◆ What needs to be done ◆
When responding, copy every record below exactly as it appears.

[Page-level text extractions]
# # # # #

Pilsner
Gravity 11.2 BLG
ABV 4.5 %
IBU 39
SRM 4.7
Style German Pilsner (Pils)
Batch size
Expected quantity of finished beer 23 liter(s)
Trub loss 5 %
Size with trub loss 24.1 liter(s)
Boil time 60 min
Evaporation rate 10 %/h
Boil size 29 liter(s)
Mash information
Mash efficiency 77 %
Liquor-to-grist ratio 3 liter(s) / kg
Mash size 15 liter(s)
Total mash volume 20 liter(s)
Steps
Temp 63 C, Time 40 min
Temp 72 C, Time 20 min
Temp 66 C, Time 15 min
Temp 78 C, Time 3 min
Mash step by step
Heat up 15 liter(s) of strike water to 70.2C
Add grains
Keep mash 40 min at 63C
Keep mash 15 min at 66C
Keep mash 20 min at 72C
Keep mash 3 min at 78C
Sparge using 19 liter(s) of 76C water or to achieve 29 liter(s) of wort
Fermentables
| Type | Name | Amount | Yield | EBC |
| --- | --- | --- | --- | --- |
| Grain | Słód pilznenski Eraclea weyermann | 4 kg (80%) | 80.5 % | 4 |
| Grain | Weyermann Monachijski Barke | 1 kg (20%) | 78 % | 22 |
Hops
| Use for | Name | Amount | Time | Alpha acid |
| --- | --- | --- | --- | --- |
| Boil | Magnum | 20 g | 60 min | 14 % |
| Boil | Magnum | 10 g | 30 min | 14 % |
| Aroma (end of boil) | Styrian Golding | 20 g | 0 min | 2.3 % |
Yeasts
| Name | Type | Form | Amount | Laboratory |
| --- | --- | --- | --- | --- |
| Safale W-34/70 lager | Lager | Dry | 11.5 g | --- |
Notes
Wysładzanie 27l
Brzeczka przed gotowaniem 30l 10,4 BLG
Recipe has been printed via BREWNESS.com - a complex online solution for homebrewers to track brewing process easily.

# # # # #

◆ Answer for this exercise ◆
Pilsner
Gravity 11.2 BLG
ABV 4.5 %
IBU 39
SRM 4.7
Style German Pilsner (Pils)
Batch size
Expected quantity of finished beer 23 liter(s)
Trub loss 5 %
Size with trub loss 24.1 liter(s)
Boil time 60 min
Evaporation rate 10 %/h
Boil size 29 liter(s)
Mash information
Mash efficiency 77 %
Liquor-to-grist ratio 3 liter(s) / kg
Mash size 15 liter(s)
Total mash volume 20 liter(s)
Steps
Temp 63 C, Time 40 min
Temp 72 C, Time 20 min
Temp 66 C, Time 15 min
Temp 78 C, Time 3 min
Mash step by step
Heat up 15 liter(s) of strike water to 70.2C
Add grains
Keep mash 40 min at 63C
Keep mash 15 min at 66C
Keep mash 20 min at 72C
Keep mash 3 min at 78C
Sparge using 19 liter(s) of 76C water or to achieve 29 liter(s) of wort
Fermentables
| Type | Name | Amount | Yield | EBC |
| --- | --- | --- | --- | --- |
| Grain | Słód pilznenski Eraclea weyermann | 4 kg (80%) | 80.5 % | 4 |
| Grain | Weyermann Monachijski Barke | 1 kg (20%) | 78 % | 22 |
Hops
| Use for | Name | Amount | Time | Alpha acid |
| --- | --- | --- | --- | --- |
| Boil | Magnum | 20 g | 60 min | 14 % |
| Boil | Magnum | 10 g | 30 min | 14 % |
| Aroma (end of boil) | Styrian Golding | 20 g | 0 min | 2.3 % |
Yeasts
| Name | Type | Form | Amount | Laboratory |
| --- | --- | --- | --- | --- |
| Safale W-34/70 lager | Lager | Dry | 11.5 g | --- |
Notes
Wysładzanie 27l
Brzeczka przed gotowaniem 30l 10,4 BLG
Recipe has been printed via BREWNESS.com - a complex online solution for homebrewers to track brewing process easily.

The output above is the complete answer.